>>>
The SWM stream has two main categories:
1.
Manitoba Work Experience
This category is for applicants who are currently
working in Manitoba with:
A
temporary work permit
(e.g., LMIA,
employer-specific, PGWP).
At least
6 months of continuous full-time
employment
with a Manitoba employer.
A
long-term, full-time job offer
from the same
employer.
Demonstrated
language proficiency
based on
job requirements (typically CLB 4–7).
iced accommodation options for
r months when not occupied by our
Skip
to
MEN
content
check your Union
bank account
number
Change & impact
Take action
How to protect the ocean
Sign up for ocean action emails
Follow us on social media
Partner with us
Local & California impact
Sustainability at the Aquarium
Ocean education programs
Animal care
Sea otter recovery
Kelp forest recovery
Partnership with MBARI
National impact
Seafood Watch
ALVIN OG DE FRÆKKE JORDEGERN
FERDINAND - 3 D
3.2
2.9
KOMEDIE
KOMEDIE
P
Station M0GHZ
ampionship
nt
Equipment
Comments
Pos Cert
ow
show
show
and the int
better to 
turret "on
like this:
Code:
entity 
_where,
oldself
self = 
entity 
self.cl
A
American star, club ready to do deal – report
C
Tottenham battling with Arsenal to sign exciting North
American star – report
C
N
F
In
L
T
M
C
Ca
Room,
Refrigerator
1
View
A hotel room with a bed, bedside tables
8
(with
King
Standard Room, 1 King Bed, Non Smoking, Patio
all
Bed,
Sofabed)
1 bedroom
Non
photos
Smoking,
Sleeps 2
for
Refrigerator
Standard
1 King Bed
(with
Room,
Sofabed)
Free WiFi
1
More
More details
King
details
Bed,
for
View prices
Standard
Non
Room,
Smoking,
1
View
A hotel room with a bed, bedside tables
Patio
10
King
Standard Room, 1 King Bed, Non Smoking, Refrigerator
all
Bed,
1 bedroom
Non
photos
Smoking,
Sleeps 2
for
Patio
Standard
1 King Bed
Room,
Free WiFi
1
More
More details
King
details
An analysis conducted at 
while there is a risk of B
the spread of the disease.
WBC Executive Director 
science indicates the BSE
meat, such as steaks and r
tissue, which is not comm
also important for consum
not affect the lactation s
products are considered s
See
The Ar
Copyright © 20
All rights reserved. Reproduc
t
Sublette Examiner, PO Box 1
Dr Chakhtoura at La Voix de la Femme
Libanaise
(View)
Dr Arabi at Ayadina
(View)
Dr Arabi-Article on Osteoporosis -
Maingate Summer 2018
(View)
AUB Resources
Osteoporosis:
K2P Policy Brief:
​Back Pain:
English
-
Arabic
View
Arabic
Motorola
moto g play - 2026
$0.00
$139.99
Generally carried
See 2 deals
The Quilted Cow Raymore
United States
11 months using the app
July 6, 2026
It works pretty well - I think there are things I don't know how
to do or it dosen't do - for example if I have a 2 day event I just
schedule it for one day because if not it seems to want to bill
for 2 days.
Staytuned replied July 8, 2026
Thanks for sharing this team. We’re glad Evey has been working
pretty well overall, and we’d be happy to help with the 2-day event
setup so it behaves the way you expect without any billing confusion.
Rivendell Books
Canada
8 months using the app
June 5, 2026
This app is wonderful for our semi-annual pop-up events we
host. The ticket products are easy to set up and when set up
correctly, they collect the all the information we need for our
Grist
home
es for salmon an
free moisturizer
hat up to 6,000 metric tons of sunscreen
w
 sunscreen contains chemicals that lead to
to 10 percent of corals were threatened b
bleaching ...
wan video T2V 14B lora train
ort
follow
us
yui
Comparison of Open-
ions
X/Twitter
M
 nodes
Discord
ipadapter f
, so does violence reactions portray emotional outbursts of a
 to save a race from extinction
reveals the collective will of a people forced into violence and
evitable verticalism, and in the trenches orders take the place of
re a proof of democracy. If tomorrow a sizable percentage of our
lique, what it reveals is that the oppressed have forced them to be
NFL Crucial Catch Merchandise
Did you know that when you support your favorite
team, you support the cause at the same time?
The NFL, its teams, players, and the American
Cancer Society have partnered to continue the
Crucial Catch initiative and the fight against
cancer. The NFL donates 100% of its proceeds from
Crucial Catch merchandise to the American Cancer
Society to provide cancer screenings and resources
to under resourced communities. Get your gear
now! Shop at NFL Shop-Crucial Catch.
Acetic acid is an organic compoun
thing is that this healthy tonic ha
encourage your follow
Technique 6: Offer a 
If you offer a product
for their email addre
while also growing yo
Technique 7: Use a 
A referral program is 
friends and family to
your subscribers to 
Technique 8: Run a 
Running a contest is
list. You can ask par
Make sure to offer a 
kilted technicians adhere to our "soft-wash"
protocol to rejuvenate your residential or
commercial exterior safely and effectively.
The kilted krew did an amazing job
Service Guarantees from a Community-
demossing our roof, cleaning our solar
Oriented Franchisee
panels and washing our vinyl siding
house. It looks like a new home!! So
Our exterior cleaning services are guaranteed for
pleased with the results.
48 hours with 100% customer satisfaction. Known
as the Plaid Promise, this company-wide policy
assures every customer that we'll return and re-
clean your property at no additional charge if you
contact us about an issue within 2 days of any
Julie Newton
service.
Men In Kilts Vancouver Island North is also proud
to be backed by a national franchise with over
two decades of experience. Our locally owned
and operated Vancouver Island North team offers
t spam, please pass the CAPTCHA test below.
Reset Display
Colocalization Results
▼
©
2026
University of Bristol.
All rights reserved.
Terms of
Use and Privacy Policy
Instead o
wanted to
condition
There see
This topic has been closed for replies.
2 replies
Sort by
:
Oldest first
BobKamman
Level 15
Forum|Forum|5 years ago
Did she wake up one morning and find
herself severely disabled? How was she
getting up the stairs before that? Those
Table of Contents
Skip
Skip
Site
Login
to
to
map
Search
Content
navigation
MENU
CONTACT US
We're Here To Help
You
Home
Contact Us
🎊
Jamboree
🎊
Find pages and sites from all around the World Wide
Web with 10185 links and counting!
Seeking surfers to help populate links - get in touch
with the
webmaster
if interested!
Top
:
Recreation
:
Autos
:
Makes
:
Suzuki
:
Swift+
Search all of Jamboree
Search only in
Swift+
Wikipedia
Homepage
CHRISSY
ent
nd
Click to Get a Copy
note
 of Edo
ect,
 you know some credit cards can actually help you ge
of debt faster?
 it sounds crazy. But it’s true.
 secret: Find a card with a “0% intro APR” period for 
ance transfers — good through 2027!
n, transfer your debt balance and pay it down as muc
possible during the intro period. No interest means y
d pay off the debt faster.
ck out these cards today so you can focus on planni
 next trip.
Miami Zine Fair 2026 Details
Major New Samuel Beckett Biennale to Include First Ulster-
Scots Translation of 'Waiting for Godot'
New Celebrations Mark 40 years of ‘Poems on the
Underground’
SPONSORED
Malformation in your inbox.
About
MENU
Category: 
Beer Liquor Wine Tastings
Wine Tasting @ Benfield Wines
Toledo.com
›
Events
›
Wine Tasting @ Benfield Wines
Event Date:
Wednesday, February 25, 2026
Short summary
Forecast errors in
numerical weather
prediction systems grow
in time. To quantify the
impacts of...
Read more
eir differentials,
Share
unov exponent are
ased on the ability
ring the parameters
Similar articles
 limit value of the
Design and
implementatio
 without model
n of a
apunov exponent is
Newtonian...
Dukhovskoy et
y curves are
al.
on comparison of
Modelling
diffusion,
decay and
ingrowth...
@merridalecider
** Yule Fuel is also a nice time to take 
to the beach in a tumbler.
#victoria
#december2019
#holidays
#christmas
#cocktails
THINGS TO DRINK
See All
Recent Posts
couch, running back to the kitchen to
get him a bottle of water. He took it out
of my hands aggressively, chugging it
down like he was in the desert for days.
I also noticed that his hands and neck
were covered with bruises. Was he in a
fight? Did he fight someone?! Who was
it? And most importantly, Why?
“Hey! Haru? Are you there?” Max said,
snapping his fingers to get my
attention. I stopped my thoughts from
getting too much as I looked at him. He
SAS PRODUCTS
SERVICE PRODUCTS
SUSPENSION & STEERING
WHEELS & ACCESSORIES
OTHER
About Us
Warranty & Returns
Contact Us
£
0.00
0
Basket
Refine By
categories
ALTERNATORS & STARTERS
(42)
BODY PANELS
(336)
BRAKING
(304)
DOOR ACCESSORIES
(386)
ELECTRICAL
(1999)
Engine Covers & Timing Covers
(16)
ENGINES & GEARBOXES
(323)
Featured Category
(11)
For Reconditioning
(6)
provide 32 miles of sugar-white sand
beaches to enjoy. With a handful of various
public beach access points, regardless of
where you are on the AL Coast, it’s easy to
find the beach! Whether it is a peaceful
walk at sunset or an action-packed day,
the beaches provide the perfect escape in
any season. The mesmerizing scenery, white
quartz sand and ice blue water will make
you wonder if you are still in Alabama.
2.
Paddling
<<<
-- WORK ORDER --
Return each line of the records above in which the word "Society" occurs.

-- RESPONSE TO THE EXERCISE --
Cancer Society have partnered to continue the
Society to provide cancer screenings and resources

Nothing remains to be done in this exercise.